Thai police are preparing to arrest a British man over the brutal murder of his close friend and another female backpacker on an island beach popular with tourists.
Christopher Alan Ware was stopped at Bangkok’s main airport with his brother James on Wednesday for more questioning on the slayings of David Miller and Hannah Witheridge at Koh Tao — a day after being told by police he could leave the island.
Initial forensic tests were carried out on the victims late today, pointing to a more complicated struggle before they were hacked to death with a garden hoe, typically used by beachside bars to dig holes for fires.
In a further complication, the local police chief suggested there may be a bisexual element to the relationships and crime.
There is evidence both victims had sex either before or after they died, although it is not known with whom and if it was consensual.
Officers today swept the Ocean View resort where the Ware brothers and Miller were sharing a room overlooking the beach — and the eventual murder scene — for fresh material to test for DNA, including some dried blood.
“In my experience this looks like a crime of passion,” said police Col.

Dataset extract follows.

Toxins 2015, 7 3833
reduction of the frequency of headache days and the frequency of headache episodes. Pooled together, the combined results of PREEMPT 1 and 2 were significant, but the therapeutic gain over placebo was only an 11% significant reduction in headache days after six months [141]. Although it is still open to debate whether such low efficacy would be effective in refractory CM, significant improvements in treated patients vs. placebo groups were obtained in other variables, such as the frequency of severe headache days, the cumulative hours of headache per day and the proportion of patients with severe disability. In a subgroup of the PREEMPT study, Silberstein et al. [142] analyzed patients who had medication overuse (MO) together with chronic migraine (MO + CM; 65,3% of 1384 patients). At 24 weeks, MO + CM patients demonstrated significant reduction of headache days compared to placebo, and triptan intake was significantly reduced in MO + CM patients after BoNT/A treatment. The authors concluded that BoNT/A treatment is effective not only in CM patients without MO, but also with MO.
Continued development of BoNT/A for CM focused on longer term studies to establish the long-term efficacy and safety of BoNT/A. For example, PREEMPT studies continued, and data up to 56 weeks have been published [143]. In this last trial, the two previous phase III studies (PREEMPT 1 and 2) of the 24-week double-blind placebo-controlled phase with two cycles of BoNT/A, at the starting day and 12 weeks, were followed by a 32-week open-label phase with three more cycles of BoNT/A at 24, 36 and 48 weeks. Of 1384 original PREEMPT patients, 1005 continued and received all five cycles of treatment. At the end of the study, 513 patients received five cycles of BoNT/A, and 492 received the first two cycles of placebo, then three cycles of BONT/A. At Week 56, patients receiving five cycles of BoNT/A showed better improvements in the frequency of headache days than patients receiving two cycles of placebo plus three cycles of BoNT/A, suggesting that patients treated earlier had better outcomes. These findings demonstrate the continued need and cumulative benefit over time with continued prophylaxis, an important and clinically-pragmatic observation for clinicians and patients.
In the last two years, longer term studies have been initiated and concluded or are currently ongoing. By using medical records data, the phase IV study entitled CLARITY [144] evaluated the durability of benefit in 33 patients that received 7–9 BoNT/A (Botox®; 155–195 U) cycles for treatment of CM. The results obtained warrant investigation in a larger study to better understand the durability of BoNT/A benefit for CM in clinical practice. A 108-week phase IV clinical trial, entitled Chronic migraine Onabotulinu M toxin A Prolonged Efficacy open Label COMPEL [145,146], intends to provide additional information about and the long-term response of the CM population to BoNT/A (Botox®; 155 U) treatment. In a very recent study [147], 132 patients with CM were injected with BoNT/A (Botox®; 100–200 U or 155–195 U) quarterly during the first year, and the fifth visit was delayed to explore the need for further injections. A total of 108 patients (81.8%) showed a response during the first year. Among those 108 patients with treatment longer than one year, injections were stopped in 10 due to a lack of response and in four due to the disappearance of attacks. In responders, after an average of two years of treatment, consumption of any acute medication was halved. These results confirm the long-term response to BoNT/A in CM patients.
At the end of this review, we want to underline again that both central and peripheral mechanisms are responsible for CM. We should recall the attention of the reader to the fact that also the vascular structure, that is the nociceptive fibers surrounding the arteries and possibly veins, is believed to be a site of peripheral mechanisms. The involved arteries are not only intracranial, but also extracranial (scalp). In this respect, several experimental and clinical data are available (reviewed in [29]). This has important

Prachum Ruangthong, superintendent of the Koh Pha Ngan police district that includes Koh Tao.
Thai police said the British Embassy was cooperating with them as they sought more information from Ware, who had previously been quizzed over the killings but was allowed to leave the island.
This now appears to have been a mistake.
“We have questioned Christopher — we now want to ask him a whole lot more questions,” Prachum said.

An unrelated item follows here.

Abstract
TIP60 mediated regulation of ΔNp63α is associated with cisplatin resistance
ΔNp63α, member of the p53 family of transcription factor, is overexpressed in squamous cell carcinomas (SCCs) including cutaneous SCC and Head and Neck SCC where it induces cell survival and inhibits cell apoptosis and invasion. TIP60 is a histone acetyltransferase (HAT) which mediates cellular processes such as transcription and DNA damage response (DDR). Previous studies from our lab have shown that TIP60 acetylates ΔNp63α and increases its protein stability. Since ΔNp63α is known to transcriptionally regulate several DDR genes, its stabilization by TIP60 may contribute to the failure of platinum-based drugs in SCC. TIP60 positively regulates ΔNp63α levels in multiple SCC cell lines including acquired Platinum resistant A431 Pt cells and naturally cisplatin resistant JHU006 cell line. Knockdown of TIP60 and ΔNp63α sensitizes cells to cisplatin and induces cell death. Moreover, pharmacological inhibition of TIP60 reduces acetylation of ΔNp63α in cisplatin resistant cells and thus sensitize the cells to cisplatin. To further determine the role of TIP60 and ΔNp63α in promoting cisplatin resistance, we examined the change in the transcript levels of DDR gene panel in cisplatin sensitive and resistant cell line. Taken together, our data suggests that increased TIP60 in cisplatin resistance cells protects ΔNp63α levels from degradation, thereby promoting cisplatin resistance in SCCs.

The police chief said that fragments of hair belonging to a foreigner had been found by Bangkok forensics experts in the hand of Witheridge, 23, who was murdered on Monday morning, along with Miller, 24. Ware has blond hair and Miller had brown hair.

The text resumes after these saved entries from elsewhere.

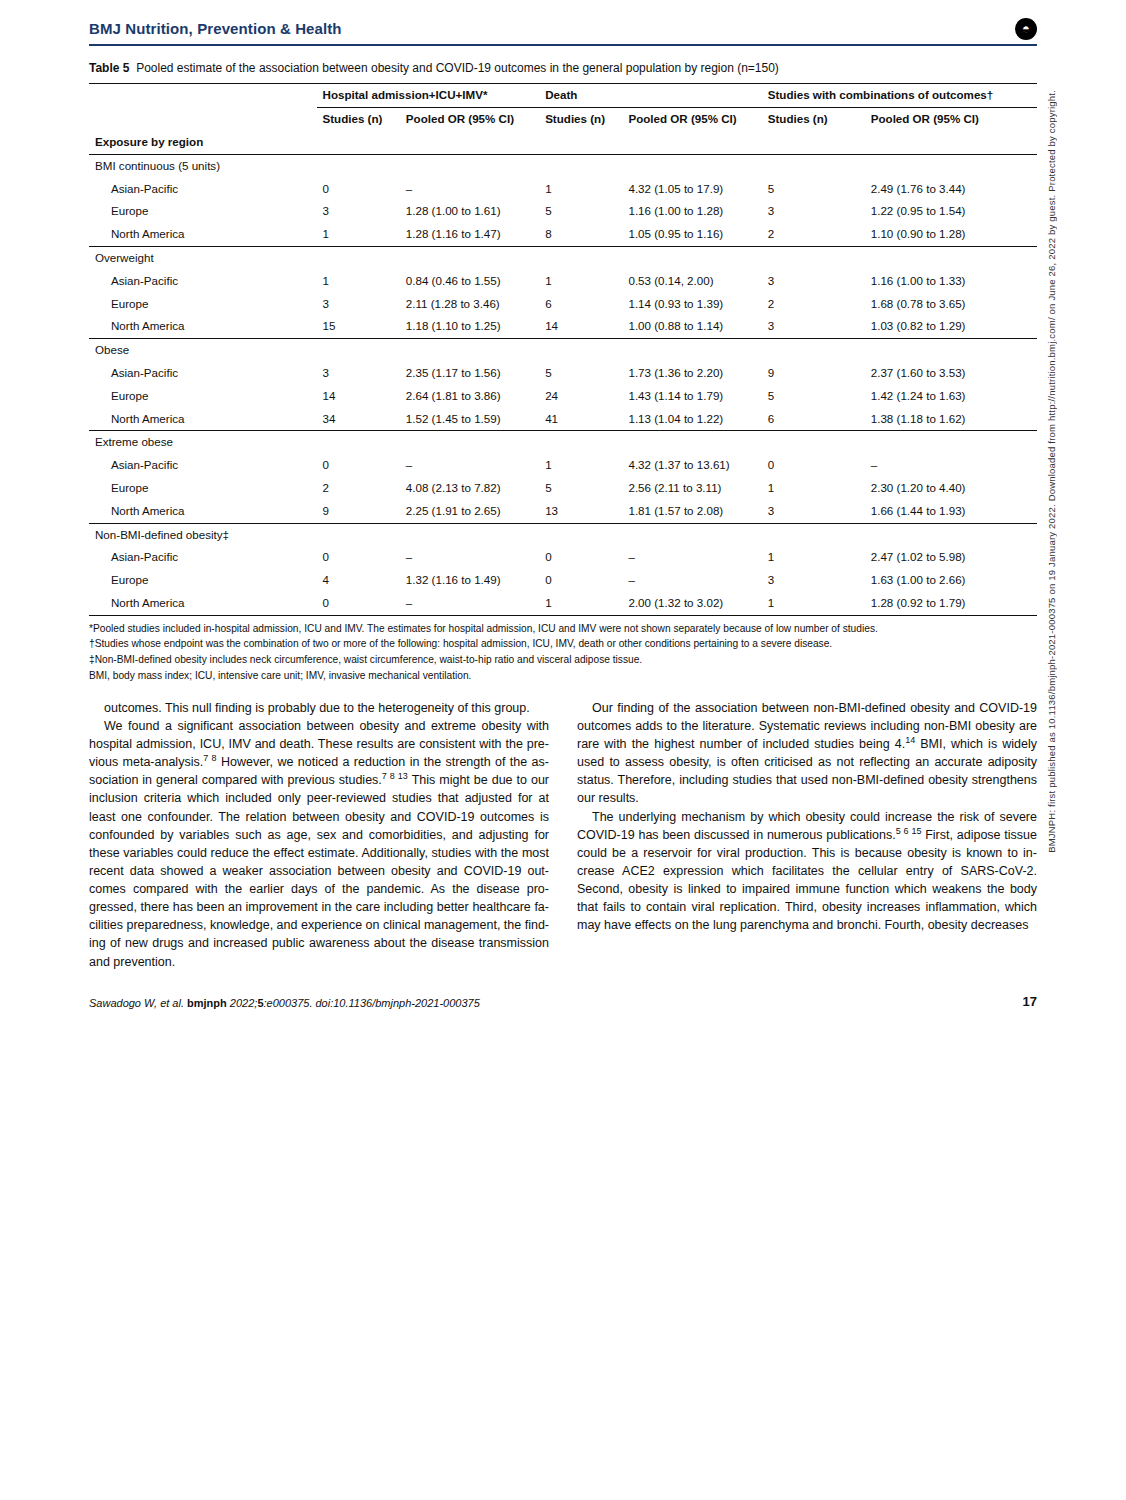BMJNPH: first published as 10.1136/bmjnph-2021-000375 on 19 January 2022. Downloaded from http://nutrition.bmj.com/ on June 26, 2022 by guest. Protected by copyright.
BMJ Nutrition, Prevention & Health
◓
Table 5 Pooled estimate of the association between obesity and COVID-19 outcomes in the general population by region (n=150)
| | Hospital admission+ICU+IMV* | Death | Studies with combinations of outcomes† |
| --- | --- | --- | --- |
| Studies (n) | Pooled OR (95% CI) | Studies (n) | Pooled OR (95% CI) | Studies (n) | Pooled OR (95% CI) |
| Exposure by region | | | | | | |
| BMI continuous (5 units) |
| Asian-Pacific | 0 | – | 1 | 4.32 (1.05 to 17.9) | 5 | 2.49 (1.76 to 3.44) |
| Europe | 3 | 1.28 (1.00 to 1.61) | 5 | 1.16 (1.00 to 1.28) | 3 | 1.22 (0.95 to 1.54) |
| North America | 1 | 1.28 (1.16 to 1.47) | 8 | 1.05 (0.95 to 1.16) | 2 | 1.10 (0.90 to 1.28) |
| Overweight |
| Asian-Pacific | 1 | 0.84 (0.46 to 1.55) | 1 | 0.53 (0.14, 2.00) | 3 | 1.16 (1.00 to 1.33) |
| Europe | 3 | 2.11 (1.28 to 3.46) | 6 | 1.14 (0.93 to 1.39) | 2 | 1.68 (0.78 to 3.65) |
| North America | 15 | 1.18 (1.10 to 1.25) | 14 | 1.00 (0.88 to 1.14) | 3 | 1.03 (0.82 to 1.29) |
| Obese |
| Asian-Pacific | 3 | 2.35 (1.17 to 1.56) | 5 | 1.73 (1.36 to 2.20) | 9 | 2.37 (1.60 to 3.53) |
| Europe | 14 | 2.64 (1.81 to 3.86) | 24 | 1.43 (1.14 to 1.79) | 5 | 1.42 (1.24 to 1.63) |
| North America | 34 | 1.52 (1.45 to 1.59) | 41 | 1.13 (1.04 to 1.22) | 6 | 1.38 (1.18 to 1.62) |
| Extreme obese |
| Asian-Pacific | 0 | – | 1 | 4.32 (1.37 to 13.61) | 0 | – |
| Europe | 2 | 4.08 (2.13 to 7.82) | 5 | 2.56 (2.11 to 3.11) | 1 | 2.30 (1.20 to 4.40) |
| North America | 9 | 2.25 (1.91 to 2.65) | 13 | 1.81 (1.57 to 2.08) | 3 | 1.66 (1.44 to 1.93) |
| Non-BMI-defined obesity‡ |
| Asian-Pacific | 0 | – | 0 | – | 1 | 2.47 (1.02 to 5.98) |
| Europe | 4 | 1.32 (1.16 to 1.49) | 0 | – | 3 | 1.63 (1.00 to 2.66) |
| North America | 0 | – | 1 | 2.00 (1.32 to 3.02) | 1 | 1.28 (0.92 to 1.79) |
*Pooled studies included in-hospital admission, ICU and IMV. The estimates for hospital admission, ICU and IMV were not shown separately because of low number of studies.
†Studies whose endpoint was the combination of two or more of the following: hospital admission, ICU, IMV, death or other conditions pertaining to a severe disease.
‡Non-BMI-defined obesity includes neck circumference, waist circumference, waist-to-hip ratio and visceral adipose tissue.
BMI, body mass index; ICU, intensive care unit; IMV, invasive mechanical ventilation.
outcomes. This null finding is probably due to the heterogeneity of this group.
We found a significant association between obesity and extreme obesity with hospital admission, ICU, IMV and death. These results are consistent with the previous meta-analysis.7 8 However, we noticed a reduction in the strength of the association in general compared with previous studies.7 8 13 This might be due to our inclusion criteria which included only peer-reviewed studies that adjusted for at least one confounder. The relation between obesity and COVID-19 outcomes is confounded by variables such as age, sex and comorbidities, and adjusting for these variables could reduce the effect estimate. Additionally, studies with the most recent data showed a weaker association between obesity and COVID-19 outcomes compared with the earlier days of the pandemic. As the disease progressed, there has been an improvement in the care including better healthcare facilities preparedness, knowledge, and experience on clinical management, the finding of new drugs and increased public awareness about the disease transmission and prevention.
Our finding of the association between non-BMI-defined obesity and COVID-19 outcomes adds to the literature. Systematic reviews including non-BMI obesity are rare with the highest number of included studies being 4.14 BMI, which is widely used to assess obesity, is often criticised as not reflecting an accurate adiposity status. Therefore, including studies that used non-BMI-defined obesity strengthens our results.
The underlying mechanism by which obesity could increase the risk of severe COVID-19 has been discussed in numerous publications.5 6 15 First, adipose tissue could be a reservoir for viral production. This is because obesity is known to increase ACE2 expression which facilitates the cellular entry of SARS-CoV-2. Second, obesity is linked to impaired immune function which weakens the body that fails to contain viral replication. Third, obesity increases inflammation, which may have effects on the lung parenchyma and bronchi. Fourth, obesity decreases
Sawadogo W, et al. bmjnph 2022;5:e000375. doi:10.1136/bmjnph-2021-000375
17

He did not explain how the police knew that the hair was from a foreigner, and from the potential killer, rather than from Miller or one of Witheridge’s other companions. Since the bodies were discovered on a rocky beach, questions have arisen about the competence of the police.
The police said Tuesday that they had DNA samples from two Englishmen — including Christopher Ware.
It is the third time in three days that the focus of the investigation, which was initially on one of Miller’s companions, has shifted. On Tuesday the police said the two main suspects were Burmese men, one captured on CCTV footage and one a local guitar player.
Yet police had also said Tuesday that they were convinced that it was crime of jealously, passion or anger due to the extent of the injures to Witheridge and lack of any other motives including robbery.